Environmental Problems

Some examples:

  • Pollution (e.g. waste products being pumped into the air, sea, etc.)
  • Global Warming (The greenhouse effect is changing the climate in the world.)
  • Deforestation (destruction of rainforests means less oxygen is produced by the trees.)
  • The Ozone Layer (holes in the ozone layer mean we are not protected by from harmful rays from the sun.)
  • Population Explosion (which stretches the world’s resources.)
  • Use of fossil fuels (not using renewable energy means we are wasting the world’s resources.)
  • Animal and plant extinction (upsetting the balance of nature.)

General Jewish Beliefs

  • God created the world and so we must respect it.
  • We must be good stewards, looking after the world.
  • All life is holy (sacred) and should not be destroyed unnecessarily.
  • People have a duty to ‘repair God’s world’ (tikkum olam) by making sure it is treated properly.

Specific Teachings

Exodus 23:10-11 teaches that land must be rested every seven years.

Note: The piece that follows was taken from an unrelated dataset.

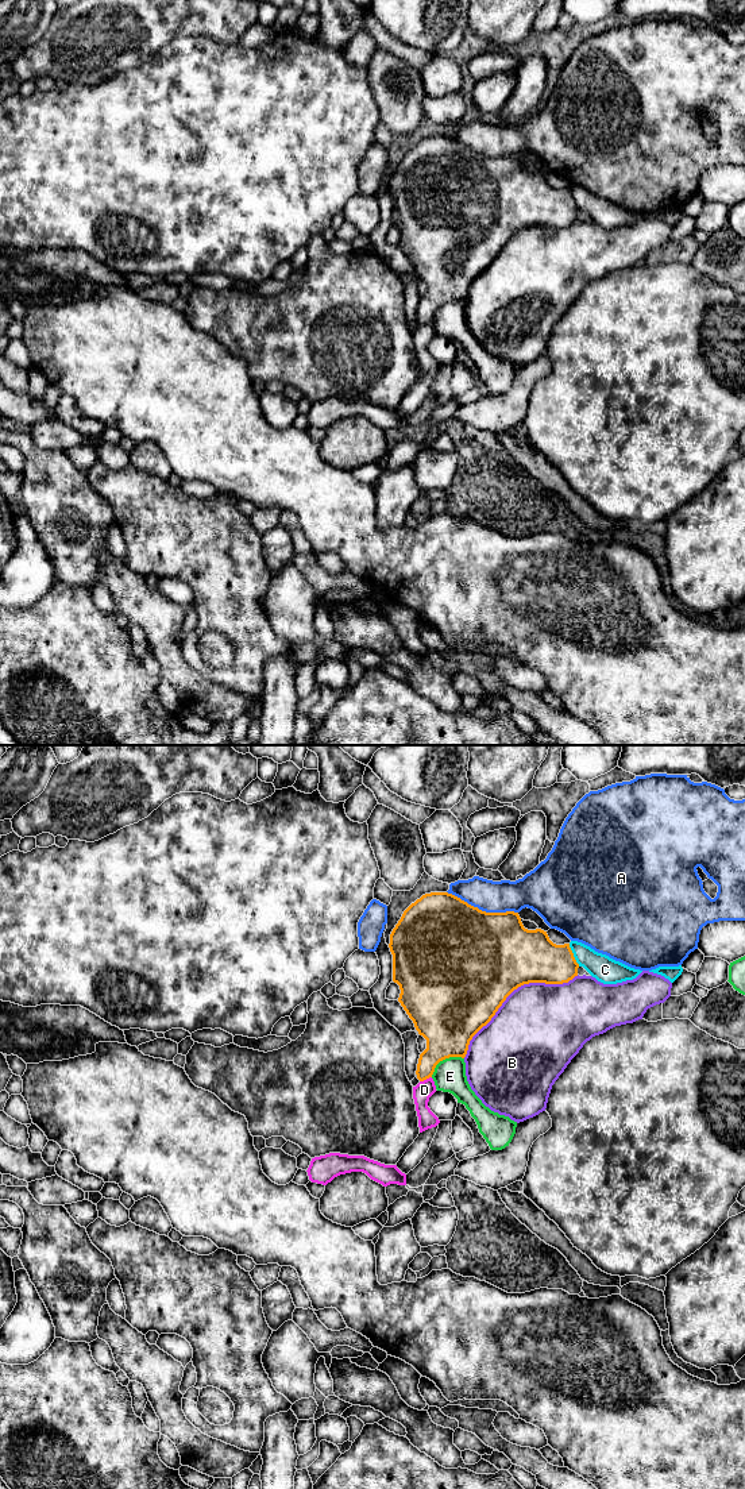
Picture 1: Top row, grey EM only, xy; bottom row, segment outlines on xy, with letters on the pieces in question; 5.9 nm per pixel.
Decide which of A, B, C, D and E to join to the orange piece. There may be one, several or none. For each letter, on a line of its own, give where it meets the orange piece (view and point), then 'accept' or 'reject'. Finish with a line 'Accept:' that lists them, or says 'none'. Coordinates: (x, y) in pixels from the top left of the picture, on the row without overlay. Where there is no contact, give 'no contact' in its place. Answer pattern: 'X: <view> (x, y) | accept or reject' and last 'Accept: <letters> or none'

Deuteronomy 20:19 says that if an army is invading it should not destroy the trees.

Psalm 24:1 ‘The earth and everything that is in it belongs to the Lord.’

‘It is forbidden to live in a town that does not have greenery.’ (Talmud)

‘It is our Jewish responsibility to put the defence of the whole of nature at the very centre of our concern.’ (Rabbi Arthur Hertzberg, Vice President, World Jewish Congress)


  • God told Noah to save animals from the flood so they are important to God.
  • Animals may be used to help humans as humans are higher up in nature than animals.
  • Animals should be allowed to rest on the Sabbath.
  • Jews must not upset animals.
  • Animal testing is allowed to help with medical research.

Blood Sports

  • Hunting is not allowed as humans must look after animals.
  • However, if the animal is trapped and then killed correctly (see next section) then it is permitted.
  • Proverbs 12:10 – ‘A righteous man cares for the needs of his animal.’


  • Jews are permitted to eat meat.
  • Kashrut (dietary) laws say that the method of killing must be shechitah (humane).
  • To be a butcher (schochet) you have to train for five years and before killing the animal a prayer is said to give thanks to G-d for the animal.
  • Some animals, e.g. pigs, cannot be eaten.
  • Jews cannot mix dairy food with meat.

What can Jews do?

  • Take responsibility for tikkun olam by not wasting or destroying things, not causing distress to living creatures, stopping pollution and so on.
  • Support agencies that work for the good of the environment (e.g. the Noah Project).
  • Encourage governments to have respectful policies.